Since the OP edited his post, it is hard to see what was said, but I pieced things together from other responses.EJS, well done, back on tack although a little of the wording was unwarrented.
I think from the original post Ashaw actually approached the company explaining that he had a domain that he would like to develop to sell their products as an affiliate! It was when they demanded the name be transferred that he did not argue but simply pointed out that yes he would transfer it but would be out of pocket. Now please tell me how that is illegal, Ashaw had not put a site up, had not demanded money from the TM holders, he had simply registered the site and then approached the company for permission to act as an affiliate!
Hope this clarifies a few misunderstandings.
Timeout. So the original poster registered a TM name and then offered it back to them using the begging, whining, pleading technique...etc and ended up selling to them for $1,000? Isn't this the technique used from 1994-1998 (pre-ACPA)? How is this original? This is the type of crap that gave domain investors a bad name and the reason Congress modified the Lanham Act to include the Anti-Cybersquatting Consumer Protection Act.
As I've said before, I don't care how someone justifies making money, but please don't call this ingenius or anything other than completely stupid. BFD - the guy made a grand. IMO, if this would have been a litigious company, Ashaw could have been in much more hot water than it was worth to make $1,000. I'm no math whiz, but how could he justify taking a HUGE risk to make just $1,000? They could have sued him for up to $100,000, the maximum amount allowed in the ACPA, and it would have cost him somewhere around $10,000 just to defend his ass in court - not even counting any judgement. WTF was he thinking? I think he totally lucked out, because chances are if he does it again, he won't be so lucky. It's no wonder he claims to be at the "bottom of the food chain" (from another whiny thread).

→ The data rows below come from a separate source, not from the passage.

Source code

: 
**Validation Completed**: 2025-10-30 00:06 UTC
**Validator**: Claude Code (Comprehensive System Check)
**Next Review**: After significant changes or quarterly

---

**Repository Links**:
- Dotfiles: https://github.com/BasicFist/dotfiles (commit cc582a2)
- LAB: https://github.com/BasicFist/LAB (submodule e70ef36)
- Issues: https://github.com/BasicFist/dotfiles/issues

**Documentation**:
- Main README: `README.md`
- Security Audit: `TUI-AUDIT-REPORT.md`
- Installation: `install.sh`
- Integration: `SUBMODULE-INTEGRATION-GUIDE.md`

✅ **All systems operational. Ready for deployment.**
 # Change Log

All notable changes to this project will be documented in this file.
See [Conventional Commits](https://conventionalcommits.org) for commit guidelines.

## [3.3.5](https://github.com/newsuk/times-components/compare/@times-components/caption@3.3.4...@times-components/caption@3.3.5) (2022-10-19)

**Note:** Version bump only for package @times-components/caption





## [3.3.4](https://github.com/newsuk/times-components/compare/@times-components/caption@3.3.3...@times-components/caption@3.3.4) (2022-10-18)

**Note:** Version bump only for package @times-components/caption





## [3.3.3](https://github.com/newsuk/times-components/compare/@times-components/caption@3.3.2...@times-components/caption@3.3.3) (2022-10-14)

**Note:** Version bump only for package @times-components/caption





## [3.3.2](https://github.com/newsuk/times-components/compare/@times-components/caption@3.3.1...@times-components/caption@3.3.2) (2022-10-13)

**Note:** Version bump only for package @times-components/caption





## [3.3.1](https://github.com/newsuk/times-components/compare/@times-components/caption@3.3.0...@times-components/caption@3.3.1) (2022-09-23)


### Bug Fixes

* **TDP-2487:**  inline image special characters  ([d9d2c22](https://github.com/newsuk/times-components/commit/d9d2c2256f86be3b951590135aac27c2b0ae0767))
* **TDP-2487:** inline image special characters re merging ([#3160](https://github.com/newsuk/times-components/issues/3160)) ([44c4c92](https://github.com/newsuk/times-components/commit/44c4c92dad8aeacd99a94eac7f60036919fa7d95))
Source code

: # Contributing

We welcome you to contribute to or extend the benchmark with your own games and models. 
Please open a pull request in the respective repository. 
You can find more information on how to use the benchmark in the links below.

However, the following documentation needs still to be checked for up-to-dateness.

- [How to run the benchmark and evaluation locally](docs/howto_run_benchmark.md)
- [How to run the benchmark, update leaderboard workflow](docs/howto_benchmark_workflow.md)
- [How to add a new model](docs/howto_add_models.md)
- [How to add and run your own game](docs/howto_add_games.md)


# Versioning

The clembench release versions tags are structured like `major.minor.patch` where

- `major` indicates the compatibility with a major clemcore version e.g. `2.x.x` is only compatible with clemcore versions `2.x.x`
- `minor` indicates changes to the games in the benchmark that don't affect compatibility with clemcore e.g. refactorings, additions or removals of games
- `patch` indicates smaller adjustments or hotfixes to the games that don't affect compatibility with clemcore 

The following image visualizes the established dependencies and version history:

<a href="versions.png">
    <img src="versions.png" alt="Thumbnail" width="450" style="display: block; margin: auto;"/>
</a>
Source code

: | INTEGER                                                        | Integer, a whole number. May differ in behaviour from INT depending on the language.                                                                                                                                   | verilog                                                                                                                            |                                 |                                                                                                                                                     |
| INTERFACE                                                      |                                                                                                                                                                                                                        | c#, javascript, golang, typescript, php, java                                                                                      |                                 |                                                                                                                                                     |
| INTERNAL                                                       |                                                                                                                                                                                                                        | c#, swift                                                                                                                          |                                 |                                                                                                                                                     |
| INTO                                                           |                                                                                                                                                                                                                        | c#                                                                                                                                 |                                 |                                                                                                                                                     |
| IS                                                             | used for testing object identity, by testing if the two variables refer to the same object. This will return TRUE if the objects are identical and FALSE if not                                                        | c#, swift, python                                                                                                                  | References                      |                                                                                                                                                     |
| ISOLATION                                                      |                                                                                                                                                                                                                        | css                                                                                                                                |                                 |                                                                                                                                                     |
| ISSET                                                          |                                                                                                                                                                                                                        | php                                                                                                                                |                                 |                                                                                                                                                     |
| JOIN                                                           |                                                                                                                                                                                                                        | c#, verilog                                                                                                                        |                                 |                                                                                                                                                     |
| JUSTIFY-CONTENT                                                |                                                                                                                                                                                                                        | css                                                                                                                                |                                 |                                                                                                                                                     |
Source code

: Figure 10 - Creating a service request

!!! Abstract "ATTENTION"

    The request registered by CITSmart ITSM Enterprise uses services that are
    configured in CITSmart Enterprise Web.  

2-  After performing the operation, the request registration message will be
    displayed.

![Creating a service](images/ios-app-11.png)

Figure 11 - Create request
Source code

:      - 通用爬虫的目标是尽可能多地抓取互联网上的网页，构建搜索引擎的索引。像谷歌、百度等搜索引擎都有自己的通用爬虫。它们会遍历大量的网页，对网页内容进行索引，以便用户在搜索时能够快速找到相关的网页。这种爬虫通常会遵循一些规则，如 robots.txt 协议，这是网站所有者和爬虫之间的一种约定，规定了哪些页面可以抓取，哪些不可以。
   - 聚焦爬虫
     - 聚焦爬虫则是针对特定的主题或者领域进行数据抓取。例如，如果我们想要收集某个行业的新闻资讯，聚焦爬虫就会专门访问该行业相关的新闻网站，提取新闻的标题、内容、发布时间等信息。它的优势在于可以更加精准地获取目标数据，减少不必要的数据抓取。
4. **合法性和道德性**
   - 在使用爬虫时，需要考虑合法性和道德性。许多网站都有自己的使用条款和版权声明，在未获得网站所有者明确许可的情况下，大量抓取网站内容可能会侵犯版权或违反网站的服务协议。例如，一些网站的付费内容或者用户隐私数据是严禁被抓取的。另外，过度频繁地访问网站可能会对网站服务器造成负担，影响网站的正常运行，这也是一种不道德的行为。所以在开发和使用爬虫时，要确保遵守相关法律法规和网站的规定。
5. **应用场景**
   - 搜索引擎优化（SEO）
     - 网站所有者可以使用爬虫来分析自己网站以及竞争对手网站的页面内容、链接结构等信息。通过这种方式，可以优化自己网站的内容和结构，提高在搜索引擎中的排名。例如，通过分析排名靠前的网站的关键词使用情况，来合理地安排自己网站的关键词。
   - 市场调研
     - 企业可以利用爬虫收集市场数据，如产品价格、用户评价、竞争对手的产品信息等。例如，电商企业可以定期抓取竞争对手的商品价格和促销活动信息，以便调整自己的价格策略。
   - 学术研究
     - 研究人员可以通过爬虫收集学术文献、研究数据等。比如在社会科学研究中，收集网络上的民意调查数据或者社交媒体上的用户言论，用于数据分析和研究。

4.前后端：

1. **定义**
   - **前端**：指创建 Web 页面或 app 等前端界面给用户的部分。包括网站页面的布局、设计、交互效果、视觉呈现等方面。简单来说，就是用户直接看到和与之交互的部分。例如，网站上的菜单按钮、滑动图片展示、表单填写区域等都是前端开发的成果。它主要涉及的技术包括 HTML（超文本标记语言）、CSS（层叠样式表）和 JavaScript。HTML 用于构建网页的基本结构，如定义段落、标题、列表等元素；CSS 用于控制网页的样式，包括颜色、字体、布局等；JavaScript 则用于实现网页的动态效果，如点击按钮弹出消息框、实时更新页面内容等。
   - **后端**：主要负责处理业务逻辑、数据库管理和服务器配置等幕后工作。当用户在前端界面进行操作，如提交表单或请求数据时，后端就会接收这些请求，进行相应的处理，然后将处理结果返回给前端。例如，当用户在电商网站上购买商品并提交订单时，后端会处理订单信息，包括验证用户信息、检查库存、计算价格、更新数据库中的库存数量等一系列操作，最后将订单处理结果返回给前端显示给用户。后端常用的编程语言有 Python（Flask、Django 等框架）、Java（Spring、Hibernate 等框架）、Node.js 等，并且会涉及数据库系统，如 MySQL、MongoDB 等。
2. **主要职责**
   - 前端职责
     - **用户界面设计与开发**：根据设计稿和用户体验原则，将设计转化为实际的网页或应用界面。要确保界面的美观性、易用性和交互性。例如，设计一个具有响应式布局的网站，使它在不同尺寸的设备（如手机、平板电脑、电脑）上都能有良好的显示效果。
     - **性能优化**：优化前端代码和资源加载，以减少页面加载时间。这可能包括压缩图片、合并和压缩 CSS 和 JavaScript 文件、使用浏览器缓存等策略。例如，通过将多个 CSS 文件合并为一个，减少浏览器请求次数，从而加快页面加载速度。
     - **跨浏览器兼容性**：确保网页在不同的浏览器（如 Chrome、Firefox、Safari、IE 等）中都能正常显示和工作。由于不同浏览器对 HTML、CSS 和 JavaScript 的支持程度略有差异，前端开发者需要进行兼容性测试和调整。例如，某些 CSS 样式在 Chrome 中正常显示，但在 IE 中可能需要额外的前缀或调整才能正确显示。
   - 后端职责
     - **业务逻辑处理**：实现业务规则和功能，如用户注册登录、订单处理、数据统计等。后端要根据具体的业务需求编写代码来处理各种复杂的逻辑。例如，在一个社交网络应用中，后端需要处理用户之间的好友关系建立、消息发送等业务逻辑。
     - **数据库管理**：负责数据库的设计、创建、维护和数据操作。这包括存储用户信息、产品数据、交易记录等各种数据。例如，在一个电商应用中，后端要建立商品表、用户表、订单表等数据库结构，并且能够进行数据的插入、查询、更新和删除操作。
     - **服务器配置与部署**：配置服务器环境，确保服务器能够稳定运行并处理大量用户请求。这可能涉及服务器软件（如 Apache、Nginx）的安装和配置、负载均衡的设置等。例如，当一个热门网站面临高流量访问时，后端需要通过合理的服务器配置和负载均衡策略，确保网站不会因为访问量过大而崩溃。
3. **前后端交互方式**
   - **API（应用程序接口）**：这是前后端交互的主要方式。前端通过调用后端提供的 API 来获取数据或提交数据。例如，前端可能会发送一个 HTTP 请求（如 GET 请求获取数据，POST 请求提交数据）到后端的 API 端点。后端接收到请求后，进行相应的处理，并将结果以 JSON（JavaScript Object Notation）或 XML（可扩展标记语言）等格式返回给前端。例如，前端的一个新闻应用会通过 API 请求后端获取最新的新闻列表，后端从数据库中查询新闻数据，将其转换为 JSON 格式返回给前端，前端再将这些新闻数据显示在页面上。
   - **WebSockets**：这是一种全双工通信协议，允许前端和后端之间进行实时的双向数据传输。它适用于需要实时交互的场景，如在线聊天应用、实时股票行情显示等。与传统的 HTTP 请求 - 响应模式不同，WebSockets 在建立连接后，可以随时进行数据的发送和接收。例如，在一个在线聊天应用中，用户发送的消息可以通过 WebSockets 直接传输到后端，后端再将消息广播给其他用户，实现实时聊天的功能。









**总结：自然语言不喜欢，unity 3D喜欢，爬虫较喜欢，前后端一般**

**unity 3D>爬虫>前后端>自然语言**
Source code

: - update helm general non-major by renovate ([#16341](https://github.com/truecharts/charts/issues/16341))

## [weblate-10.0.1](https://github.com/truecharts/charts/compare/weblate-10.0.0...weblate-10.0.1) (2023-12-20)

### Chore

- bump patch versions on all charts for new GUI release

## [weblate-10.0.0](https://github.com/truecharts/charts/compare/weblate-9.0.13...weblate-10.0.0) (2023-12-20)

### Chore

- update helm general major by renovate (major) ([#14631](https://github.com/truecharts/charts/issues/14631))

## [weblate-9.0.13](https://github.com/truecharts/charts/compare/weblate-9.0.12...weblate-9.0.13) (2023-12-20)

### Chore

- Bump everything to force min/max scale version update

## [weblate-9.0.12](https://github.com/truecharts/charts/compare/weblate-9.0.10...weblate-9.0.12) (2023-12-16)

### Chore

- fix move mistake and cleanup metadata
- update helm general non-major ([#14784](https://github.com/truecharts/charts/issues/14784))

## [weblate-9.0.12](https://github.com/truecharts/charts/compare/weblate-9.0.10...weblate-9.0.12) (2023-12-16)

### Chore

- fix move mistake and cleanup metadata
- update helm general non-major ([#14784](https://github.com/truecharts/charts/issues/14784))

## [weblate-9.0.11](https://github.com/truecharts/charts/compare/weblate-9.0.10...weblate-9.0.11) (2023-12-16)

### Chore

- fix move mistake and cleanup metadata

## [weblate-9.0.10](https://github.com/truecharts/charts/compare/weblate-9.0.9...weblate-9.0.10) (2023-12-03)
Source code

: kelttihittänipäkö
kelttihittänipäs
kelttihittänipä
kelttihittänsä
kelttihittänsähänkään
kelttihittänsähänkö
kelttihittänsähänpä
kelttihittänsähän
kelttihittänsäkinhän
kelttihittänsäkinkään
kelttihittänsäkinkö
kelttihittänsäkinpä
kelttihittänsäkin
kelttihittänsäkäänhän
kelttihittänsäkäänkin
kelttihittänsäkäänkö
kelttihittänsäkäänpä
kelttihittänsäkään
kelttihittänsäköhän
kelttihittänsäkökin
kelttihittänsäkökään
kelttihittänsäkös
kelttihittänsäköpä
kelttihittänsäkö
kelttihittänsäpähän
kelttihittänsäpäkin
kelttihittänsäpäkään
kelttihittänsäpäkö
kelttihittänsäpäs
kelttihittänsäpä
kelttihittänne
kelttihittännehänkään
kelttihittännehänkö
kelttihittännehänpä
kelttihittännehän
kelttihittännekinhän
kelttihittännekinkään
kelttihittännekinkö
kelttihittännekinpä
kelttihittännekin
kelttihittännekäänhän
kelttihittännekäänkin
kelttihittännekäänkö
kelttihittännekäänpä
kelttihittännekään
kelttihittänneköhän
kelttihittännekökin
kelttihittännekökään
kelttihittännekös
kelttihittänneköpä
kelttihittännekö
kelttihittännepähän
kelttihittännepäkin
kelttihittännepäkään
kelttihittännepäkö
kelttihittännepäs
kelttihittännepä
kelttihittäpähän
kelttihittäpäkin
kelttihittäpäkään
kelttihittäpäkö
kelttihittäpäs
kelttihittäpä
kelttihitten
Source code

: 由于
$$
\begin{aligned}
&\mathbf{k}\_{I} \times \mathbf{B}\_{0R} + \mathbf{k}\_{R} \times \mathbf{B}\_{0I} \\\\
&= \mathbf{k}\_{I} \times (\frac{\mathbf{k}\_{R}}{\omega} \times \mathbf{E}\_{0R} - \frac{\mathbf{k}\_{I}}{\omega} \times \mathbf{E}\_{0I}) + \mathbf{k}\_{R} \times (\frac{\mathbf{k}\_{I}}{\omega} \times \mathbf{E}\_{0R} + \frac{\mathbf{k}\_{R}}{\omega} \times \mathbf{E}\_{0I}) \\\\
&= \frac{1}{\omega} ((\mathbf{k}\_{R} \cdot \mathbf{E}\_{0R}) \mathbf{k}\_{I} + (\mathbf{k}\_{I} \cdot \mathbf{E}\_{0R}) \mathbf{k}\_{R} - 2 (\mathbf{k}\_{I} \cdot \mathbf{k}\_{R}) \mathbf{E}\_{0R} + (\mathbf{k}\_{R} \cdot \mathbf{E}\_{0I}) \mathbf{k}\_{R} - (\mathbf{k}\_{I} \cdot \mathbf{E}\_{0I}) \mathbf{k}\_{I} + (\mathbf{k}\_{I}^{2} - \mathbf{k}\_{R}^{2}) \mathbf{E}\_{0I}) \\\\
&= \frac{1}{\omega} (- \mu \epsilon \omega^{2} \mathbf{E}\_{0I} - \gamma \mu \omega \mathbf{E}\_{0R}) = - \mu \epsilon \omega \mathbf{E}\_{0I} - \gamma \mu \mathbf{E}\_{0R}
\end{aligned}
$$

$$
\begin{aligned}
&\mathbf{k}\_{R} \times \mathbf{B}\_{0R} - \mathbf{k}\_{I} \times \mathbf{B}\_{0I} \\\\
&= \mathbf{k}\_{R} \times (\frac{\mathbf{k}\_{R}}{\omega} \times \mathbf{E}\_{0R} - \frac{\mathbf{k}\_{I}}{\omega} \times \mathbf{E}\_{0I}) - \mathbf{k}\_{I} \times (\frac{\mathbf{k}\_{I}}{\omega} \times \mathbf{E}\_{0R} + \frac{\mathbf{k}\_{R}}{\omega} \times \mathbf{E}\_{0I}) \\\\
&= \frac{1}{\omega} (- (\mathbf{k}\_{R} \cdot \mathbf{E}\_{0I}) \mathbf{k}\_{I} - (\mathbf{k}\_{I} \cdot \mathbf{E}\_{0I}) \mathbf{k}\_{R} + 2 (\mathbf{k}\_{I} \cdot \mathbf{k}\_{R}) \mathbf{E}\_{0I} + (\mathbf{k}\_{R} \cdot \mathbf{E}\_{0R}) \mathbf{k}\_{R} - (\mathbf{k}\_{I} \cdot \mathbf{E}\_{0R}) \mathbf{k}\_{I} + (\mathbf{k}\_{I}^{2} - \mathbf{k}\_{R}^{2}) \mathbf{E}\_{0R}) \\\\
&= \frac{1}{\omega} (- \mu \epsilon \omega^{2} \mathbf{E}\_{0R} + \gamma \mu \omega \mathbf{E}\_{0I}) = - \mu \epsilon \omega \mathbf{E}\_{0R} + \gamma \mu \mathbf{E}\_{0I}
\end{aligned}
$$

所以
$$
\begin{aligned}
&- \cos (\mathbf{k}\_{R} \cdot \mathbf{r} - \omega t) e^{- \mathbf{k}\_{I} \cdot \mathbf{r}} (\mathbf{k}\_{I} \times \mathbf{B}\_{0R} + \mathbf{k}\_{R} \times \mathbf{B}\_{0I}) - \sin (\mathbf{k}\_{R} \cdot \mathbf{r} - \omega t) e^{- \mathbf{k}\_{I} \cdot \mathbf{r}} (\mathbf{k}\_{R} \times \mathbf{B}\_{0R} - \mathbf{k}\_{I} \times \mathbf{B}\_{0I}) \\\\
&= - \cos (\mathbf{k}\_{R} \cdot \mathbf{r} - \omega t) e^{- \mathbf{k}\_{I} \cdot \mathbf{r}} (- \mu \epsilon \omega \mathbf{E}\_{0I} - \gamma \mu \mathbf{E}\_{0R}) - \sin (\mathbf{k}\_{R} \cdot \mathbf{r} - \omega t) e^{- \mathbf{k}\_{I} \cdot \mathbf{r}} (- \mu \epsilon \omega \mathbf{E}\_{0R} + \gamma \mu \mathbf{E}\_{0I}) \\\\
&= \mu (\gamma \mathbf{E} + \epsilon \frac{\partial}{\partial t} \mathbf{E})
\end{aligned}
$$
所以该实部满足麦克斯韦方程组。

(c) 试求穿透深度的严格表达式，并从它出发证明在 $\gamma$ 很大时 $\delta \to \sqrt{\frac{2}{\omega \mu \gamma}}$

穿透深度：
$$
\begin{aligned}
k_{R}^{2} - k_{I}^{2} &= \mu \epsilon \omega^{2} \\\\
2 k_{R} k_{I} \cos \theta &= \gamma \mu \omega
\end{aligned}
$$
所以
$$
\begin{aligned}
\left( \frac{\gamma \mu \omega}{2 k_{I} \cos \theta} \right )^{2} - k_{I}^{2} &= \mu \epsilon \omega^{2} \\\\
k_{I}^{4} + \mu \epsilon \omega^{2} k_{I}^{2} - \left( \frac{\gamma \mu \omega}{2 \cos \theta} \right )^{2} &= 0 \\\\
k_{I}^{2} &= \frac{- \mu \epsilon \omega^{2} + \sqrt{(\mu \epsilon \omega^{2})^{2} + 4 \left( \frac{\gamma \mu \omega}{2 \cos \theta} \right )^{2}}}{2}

Hope he signed an agreement preventing the company for suing him in the future.
BTW, the reason I am being so critical is because of the number of newbies who read this forum. All should know the risks of doing what Ashaw did.
Therefore Ashaw could legitimately argue that he registered the domain name to save it being registered by someone else and then developed the plan to act as an affiliate for the TM holder rather than advertising say 'lawn mowers' on the site (hope that the TM has nothing to do with lawn mowers now ).
Stop trying to put words in my mouth. The OP clearly registered an unquestionable trademark of the company to which he sold said name. Had that not been the case, he logically wouldn't have been so quick to beg for them to buy it from him (and let them know he is a member of this forum and would be willing to let them know if he sees any of their trademarked names for sale on this forum).This is where TM law is an ass, IMHO. So under the interpretation of the law as percieved by both of you, DNQ and EJS, any TM name should be universal. Therefore any TM name or part thereof could not be used in any domain apart from by the TM holder? This becomes very interesting as there are approx 100,000 English words (give or take 20,000), many of which it could be argued contain part of another word as part of its spine, therefore let us be generous and say 100,000 pure words exist, that would mean that only 100,000 possible TM's could exist! The number of TM's are far higher than this!
Don't see why you guys are still debating this, especially when the original post has been edited out.
I guess for the sake of continuing an argument.